» **Prompt**
Repeat the data that follows verbatim. Images are not part of the copy.

» **Entries supplied**
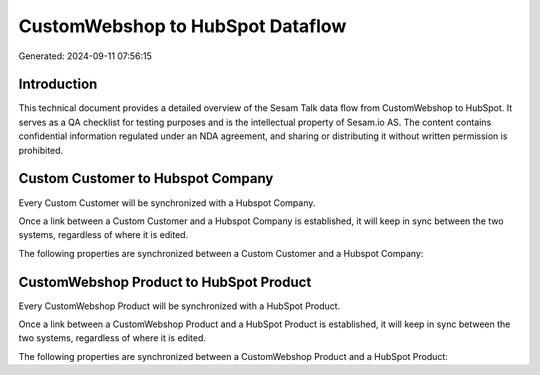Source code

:=================================
CustomWebshop to HubSpot Dataflow
=================================

Generated: 2024-09-11 07:56:15

Introduction
------------

This technical document provides a detailed overview of the Sesam Talk data flow from CustomWebshop to HubSpot. It serves as a QA checklist for testing purposes and is the intellectual property of Sesam.io AS. The content contains confidential information regulated under an NDA agreement, and sharing or distributing it without written permission is prohibited.

Custom Customer to Hubspot Company
----------------------------------
Every Custom Customer will be synchronized with a Hubspot Company.

Once a link between a Custom Customer and a Hubspot Company is established, it will keep in sync between the two systems, regardless of where it is edited.

The following properties are synchronized between a Custom Customer and a Hubspot Company:

.. list-table::
   :header-rows: 1

   * - Custom Customer Property
     - Hubspot Company Property
     - Hubspot Data Type


CustomWebshop Product to HubSpot Product
----------------------------------------
Every CustomWebshop Product will be synchronized with a HubSpot Product.

Once a link between a CustomWebshop Product and a HubSpot Product is established, it will keep in sync between the two systems, regardless of where it is edited.

The following properties are synchronized between a CustomWebshop Product and a HubSpot Product:

.. list-table::
   :header-rows: 1

   * - CustomWebshop Product Property
     - HubSpot Product Property
     - HubSpot Data Type


» **Answer box**
Source code

:=================================
CustomWebshop to HubSpot Dataflow
=================================

Generated: 2024-09-11 07:56:15

Introduction
------------

This technical document provides a detailed overview of the Sesam Talk data flow from CustomWebshop to HubSpot. It serves as a QA checklist for testing purposes and is the intellectual property of Sesam.io AS. The content contains confidential information regulated under an NDA agreement, and sharing or distributing it without written permission is prohibited.

Custom Customer to Hubspot Company
----------------------------------
Every Custom Customer will be synchronized with a Hubspot Company.

Once a link between a Custom Customer and a Hubspot Company is established, it will keep in sync between the two systems, regardless of where it is edited.

The following properties are synchronized between a Custom Customer and a Hubspot Company:

.. list-table::
   :header-rows: 1

   * - Custom Customer Property
     - Hubspot Company Property
     - Hubspot Data Type


CustomWebshop Product to HubSpot Product
----------------------------------------
Every CustomWebshop Product will be synchronized with a HubSpot Product.

Once a link between a CustomWebshop Product and a HubSpot Product is established, it will keep in sync between the two systems, regardless of where it is edited.

The following properties are synchronized between a CustomWebshop Product and a HubSpot Product:

.. list-table::
   :header-rows: 1

   * - CustomWebshop Product Property
     - HubSpot Product Property
     - HubSpot Data Type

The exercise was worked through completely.